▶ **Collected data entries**
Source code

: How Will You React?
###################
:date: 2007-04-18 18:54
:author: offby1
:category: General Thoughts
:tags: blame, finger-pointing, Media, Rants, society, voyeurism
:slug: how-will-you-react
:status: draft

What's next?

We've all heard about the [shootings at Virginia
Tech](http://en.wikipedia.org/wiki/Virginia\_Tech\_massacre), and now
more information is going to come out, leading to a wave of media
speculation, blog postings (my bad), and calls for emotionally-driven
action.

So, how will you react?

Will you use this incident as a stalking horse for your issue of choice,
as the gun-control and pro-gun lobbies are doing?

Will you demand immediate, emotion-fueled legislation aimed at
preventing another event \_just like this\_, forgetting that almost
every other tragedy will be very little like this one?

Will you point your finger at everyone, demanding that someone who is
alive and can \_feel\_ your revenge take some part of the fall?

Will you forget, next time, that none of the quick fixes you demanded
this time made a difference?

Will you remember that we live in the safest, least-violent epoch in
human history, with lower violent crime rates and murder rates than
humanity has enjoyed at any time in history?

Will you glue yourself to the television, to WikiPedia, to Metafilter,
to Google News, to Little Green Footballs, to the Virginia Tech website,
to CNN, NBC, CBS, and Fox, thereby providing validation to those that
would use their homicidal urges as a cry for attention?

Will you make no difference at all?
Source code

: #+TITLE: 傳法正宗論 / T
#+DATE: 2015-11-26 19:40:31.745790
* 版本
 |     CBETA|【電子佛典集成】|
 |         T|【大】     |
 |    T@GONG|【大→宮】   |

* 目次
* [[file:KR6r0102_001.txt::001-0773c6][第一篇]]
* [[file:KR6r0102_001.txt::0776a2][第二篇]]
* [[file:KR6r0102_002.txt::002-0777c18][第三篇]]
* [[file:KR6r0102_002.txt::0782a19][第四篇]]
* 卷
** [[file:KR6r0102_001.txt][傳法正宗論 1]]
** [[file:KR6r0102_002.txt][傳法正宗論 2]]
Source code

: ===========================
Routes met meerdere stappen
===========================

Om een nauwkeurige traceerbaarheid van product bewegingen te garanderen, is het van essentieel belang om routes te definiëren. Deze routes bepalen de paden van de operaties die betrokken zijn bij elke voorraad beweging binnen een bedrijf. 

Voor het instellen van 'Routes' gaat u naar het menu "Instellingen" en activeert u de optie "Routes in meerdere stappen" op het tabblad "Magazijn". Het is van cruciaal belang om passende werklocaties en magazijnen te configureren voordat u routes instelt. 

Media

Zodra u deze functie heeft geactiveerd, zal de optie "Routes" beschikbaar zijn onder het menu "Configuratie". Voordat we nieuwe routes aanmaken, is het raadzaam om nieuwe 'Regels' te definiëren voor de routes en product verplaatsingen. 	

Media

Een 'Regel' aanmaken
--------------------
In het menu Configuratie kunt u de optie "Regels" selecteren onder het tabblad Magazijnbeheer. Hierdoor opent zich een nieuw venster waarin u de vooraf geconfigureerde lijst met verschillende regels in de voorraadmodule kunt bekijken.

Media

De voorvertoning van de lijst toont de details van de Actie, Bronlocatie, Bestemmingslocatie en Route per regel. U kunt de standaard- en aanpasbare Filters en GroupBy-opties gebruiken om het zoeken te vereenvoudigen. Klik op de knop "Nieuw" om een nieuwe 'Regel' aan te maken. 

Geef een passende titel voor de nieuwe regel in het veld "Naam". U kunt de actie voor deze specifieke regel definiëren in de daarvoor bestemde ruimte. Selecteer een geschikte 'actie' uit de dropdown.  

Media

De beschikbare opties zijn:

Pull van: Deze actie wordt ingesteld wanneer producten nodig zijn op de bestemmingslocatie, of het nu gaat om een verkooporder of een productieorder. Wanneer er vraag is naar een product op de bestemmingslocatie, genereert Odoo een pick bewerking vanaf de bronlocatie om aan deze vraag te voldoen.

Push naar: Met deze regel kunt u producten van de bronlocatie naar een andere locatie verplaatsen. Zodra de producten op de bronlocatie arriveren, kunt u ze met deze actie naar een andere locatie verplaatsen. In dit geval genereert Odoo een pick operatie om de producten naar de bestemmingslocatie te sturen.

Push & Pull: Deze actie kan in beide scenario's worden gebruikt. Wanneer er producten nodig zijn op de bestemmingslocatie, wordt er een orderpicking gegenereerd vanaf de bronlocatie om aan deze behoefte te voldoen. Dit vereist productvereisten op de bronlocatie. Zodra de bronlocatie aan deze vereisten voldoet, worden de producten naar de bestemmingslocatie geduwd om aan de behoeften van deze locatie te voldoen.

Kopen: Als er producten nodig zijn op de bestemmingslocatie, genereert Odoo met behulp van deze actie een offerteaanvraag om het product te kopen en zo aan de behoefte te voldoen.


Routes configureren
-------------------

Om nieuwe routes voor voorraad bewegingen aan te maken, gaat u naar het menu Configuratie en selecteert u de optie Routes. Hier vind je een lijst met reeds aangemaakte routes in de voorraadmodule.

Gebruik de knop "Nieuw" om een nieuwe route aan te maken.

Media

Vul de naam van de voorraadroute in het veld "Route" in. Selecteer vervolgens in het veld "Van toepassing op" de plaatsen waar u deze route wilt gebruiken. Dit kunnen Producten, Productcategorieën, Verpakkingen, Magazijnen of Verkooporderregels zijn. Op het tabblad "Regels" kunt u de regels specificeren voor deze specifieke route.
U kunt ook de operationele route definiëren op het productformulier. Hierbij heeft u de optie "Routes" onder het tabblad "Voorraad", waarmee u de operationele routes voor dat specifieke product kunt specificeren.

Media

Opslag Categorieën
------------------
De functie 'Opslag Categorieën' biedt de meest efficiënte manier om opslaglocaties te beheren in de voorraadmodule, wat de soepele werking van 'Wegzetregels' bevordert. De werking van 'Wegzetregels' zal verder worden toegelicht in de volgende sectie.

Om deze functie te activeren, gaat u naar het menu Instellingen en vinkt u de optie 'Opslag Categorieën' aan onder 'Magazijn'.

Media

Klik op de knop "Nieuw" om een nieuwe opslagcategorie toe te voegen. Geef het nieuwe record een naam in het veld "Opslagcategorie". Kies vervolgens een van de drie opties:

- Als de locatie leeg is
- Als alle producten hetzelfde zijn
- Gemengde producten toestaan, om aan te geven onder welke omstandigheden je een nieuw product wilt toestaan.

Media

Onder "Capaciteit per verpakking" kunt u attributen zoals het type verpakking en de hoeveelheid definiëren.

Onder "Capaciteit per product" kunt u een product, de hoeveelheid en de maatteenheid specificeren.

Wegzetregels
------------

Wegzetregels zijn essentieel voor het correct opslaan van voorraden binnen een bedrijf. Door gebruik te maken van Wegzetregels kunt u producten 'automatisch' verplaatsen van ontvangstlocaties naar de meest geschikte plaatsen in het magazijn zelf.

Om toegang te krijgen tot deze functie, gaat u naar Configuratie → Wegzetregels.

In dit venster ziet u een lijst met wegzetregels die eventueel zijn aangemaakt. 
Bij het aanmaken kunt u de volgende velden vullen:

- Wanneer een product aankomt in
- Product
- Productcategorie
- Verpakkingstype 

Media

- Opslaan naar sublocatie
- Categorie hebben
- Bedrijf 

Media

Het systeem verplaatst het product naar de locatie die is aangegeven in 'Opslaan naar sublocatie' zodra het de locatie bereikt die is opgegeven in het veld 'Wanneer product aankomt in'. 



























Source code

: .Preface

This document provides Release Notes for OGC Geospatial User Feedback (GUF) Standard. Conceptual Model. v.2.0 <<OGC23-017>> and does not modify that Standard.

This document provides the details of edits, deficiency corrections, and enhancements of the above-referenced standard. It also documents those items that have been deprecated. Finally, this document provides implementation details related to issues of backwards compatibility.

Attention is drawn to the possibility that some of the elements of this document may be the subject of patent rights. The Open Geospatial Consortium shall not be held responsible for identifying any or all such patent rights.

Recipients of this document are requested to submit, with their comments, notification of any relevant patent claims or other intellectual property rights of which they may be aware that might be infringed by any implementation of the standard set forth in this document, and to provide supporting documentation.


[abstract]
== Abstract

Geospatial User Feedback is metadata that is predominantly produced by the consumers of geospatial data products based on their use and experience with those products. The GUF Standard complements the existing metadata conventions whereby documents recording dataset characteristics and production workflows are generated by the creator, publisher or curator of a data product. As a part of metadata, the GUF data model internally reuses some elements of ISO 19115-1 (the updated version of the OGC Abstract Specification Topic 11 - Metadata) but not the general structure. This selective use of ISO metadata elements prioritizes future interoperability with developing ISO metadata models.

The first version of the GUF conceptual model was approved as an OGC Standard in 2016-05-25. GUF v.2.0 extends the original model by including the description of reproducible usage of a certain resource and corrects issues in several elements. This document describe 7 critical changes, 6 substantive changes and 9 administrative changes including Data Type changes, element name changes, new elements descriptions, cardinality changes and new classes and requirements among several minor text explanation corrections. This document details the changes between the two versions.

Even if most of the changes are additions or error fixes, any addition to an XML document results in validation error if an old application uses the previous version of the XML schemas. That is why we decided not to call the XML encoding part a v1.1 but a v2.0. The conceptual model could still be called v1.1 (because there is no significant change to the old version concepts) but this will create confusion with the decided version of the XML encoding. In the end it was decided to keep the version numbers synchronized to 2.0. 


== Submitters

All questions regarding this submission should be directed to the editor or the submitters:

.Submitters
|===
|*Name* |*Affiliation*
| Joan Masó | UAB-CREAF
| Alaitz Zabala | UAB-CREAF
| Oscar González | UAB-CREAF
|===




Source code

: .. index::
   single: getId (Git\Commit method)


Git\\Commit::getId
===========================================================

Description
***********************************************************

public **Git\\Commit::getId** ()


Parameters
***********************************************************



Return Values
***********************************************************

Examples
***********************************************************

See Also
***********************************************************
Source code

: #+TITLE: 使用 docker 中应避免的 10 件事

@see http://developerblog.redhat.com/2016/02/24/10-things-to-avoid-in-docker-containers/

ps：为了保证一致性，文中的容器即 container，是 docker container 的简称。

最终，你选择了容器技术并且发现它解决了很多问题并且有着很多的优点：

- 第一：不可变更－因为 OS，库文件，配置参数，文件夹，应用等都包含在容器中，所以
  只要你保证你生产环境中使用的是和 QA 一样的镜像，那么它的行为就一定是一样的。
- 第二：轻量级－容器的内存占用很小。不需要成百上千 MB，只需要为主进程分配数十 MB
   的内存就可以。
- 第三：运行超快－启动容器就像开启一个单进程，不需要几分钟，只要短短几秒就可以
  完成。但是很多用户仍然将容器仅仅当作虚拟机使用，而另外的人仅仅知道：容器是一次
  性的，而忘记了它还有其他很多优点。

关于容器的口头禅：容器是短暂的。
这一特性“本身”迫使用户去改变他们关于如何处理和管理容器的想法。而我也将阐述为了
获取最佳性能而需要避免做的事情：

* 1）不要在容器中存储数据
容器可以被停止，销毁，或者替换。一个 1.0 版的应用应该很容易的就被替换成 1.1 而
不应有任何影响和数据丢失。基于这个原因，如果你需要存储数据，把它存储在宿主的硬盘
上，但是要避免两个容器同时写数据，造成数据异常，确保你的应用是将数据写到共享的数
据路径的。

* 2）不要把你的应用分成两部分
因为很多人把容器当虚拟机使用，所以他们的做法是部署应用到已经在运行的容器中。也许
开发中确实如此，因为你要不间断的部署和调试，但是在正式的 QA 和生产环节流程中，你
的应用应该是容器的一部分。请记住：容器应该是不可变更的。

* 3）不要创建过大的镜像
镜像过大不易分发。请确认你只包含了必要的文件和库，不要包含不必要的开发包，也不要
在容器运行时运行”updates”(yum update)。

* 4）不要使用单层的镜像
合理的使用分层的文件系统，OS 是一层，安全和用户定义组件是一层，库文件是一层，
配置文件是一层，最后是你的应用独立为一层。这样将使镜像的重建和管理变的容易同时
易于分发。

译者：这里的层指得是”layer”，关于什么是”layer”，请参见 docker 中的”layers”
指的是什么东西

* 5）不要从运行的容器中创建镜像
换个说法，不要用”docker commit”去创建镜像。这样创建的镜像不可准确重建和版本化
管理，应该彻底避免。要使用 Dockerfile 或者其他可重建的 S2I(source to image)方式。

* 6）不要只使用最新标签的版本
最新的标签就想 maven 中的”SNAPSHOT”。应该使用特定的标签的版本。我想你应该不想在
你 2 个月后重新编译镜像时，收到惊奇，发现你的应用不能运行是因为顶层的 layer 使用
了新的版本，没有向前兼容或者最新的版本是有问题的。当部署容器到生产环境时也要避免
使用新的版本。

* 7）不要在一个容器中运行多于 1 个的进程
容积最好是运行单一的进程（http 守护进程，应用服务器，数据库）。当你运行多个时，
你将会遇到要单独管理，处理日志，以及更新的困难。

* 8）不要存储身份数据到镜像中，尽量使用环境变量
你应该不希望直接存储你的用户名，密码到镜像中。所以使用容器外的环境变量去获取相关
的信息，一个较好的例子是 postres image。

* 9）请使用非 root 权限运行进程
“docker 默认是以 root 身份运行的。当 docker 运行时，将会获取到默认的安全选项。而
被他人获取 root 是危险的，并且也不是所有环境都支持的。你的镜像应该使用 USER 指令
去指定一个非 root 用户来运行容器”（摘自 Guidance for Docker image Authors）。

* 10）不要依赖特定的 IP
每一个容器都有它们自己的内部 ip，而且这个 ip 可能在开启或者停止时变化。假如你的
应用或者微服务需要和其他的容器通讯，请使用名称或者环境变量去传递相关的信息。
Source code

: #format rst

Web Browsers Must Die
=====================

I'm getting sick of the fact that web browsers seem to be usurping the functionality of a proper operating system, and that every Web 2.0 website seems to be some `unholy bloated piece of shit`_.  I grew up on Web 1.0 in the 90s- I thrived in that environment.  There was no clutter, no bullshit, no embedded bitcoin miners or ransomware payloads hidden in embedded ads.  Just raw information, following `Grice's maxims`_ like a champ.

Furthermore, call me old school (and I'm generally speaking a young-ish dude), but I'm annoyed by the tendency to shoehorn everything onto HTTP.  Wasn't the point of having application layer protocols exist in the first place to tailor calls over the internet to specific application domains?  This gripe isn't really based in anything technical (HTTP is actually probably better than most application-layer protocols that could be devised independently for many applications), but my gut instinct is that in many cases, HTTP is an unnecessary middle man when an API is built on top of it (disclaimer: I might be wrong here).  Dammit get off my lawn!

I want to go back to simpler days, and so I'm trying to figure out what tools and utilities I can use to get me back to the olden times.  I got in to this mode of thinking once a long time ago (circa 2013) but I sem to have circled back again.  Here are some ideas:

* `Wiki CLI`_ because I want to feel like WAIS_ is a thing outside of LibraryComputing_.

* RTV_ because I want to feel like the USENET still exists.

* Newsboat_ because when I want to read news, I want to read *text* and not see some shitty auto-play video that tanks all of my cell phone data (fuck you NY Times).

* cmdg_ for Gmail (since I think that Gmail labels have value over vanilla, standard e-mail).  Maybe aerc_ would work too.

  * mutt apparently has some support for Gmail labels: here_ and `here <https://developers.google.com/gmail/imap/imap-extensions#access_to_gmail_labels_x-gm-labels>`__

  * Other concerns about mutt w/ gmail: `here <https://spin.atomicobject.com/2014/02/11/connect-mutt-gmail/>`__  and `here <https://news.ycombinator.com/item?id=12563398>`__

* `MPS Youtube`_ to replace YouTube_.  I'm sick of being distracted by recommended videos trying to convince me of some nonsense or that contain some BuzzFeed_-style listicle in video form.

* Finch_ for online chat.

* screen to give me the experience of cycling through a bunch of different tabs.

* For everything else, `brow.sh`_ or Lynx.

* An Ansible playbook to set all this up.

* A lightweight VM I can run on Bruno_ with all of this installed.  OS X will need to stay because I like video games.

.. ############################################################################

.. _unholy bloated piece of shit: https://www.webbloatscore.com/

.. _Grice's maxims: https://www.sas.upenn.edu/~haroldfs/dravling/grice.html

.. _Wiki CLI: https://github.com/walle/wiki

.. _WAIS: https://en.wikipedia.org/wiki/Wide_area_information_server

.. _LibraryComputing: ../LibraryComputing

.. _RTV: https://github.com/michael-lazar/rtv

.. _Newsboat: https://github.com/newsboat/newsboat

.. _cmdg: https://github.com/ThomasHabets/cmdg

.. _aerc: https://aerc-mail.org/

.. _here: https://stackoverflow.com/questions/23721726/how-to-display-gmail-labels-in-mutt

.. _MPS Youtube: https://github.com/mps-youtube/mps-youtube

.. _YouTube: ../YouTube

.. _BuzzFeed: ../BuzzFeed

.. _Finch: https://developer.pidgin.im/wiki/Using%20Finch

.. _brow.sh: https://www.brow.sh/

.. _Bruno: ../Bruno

▶ **Directions**
Where a line above contains the string "binnen", copy that line.

▶ **Written solution**
Om een nauwkeurige traceerbaarheid van product bewegingen te garanderen, is het van essentieel belang om routes te definiëren. Deze routes bepalen de paden van de operaties die betrokken zijn bij elke voorraad beweging binnen een bedrijf. 
Wegzetregels zijn essentieel voor het correct opslaan van voorraden binnen een bedrijf. Door gebruik te maken van Wegzetregels kunt u producten 'automatisch' verplaatsen van ontvangstlocaties naar de meest geschikte plaatsen in het magazijn zelf.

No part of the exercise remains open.